BH: It’s a way of life. It doesn’t matter what I’m driving – semi, pick up truck, or motorcycle – I never want my family to get that phone call. I know that as long as I’m practicing safe driving, not only do I get to go home to my family, someone else gets to go home to their family, as well.

SD: How does K-Limited reinforce safety within the company?

BH: Everything is about safety. Education, education, education and training, training, training. Everything we do – not just driving – is about keeping safe. For instance, some of the things we haul can hurt you. Loading and unloading can be dangerous. It’s important we know what we’re doing and that we do it safely.

SD: How do you feel about having a SmartDrive video camera in your truck?

BH: Honestly, it took a minute to get used to it, but I don’t drive any differently than I did before I had it. To tell you the truth, I’m glad those cameras are there because if an incident arises, someone can’t say, “That truck hit me,” even though they stopped and wanted me to hit them. It’s great protection for us.

SD: Has SmartDrive helped you with an exoneration or something else?

BH: Yes. I was traveling through a construction zone and there was a Jersey barrier to separate the lanes. A car went off the exit, the driver changed her mind, came back out in front of me and stopped. I tried to weave to the left, but didn’t want to go over because people were beside me. Since I’m the truck driver, I was cited; luckily, it was all caught on film. When it went to court, the citation was dismissed because the video showed I did nothing wrong. It could have been a horrible accident if I had hit her in the rear, but luckily, there was not a lot of damage to the woman’s car.

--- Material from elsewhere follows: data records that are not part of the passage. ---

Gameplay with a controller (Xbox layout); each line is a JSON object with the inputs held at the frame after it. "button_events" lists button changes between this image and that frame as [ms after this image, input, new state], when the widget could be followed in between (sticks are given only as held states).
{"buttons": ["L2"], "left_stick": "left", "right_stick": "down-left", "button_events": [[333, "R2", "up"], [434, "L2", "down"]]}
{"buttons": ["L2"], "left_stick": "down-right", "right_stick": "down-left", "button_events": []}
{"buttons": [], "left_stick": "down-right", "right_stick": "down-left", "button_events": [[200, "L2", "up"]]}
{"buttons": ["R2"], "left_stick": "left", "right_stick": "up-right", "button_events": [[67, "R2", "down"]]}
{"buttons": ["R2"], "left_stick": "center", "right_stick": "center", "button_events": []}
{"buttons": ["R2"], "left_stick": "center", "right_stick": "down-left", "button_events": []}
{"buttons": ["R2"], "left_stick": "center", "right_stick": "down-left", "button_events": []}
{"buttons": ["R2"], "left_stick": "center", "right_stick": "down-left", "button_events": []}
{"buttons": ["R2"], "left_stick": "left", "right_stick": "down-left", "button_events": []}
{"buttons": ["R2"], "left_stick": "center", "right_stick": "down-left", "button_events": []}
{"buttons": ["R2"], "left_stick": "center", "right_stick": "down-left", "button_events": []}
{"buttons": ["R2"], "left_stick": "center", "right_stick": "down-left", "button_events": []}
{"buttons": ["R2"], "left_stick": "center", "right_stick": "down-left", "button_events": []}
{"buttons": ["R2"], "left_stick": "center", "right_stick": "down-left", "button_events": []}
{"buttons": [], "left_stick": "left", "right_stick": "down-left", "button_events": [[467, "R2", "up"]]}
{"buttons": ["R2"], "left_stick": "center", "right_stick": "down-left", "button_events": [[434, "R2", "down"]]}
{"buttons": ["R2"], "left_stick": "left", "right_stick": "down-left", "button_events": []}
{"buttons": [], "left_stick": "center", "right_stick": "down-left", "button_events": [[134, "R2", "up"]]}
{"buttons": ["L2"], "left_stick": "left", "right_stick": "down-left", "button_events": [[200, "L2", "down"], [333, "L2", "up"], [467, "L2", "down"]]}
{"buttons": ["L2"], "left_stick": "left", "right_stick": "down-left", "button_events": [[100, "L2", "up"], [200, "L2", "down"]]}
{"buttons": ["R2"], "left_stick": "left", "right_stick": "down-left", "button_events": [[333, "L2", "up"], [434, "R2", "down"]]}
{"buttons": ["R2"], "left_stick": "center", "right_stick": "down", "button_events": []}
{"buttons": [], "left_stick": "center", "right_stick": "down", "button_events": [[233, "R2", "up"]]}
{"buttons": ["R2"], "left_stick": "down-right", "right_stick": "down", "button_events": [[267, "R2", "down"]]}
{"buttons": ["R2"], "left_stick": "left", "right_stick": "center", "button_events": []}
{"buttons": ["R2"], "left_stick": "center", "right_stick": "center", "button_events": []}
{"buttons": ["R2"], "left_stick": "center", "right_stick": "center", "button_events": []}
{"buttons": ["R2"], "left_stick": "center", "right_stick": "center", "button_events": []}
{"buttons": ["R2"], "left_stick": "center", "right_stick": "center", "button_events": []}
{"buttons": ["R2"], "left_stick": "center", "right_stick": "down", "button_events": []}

SD: What would you tell another driver who isn’t sure about a camera in their cab?

BH: It’s there to protect you. It’s protected me and I wouldn’t drive without it.

SD: What would you tell someone considering a truck driving career?

BH: I think it’s a fantastic career. You can earn a good wage and women can earn as much as men. The pay is equal. Best part? It’s like being on a paid vacation.

SD: What do you like to do in your spare time? 

BH: I have a slew of grandkids and have now been blessed with four great grandchildren; I spend as much time with them as I can. My husband and I ride motorcycles, which allow us to get some “wind therapy” whenever we can. And, if I ever get bored, I sit down and play my banjo.

SD: Sounds like you have a very full life, Barbara. Thank you for all you do to help make our roads safer. It’s obvious why you won the award. Congratulations!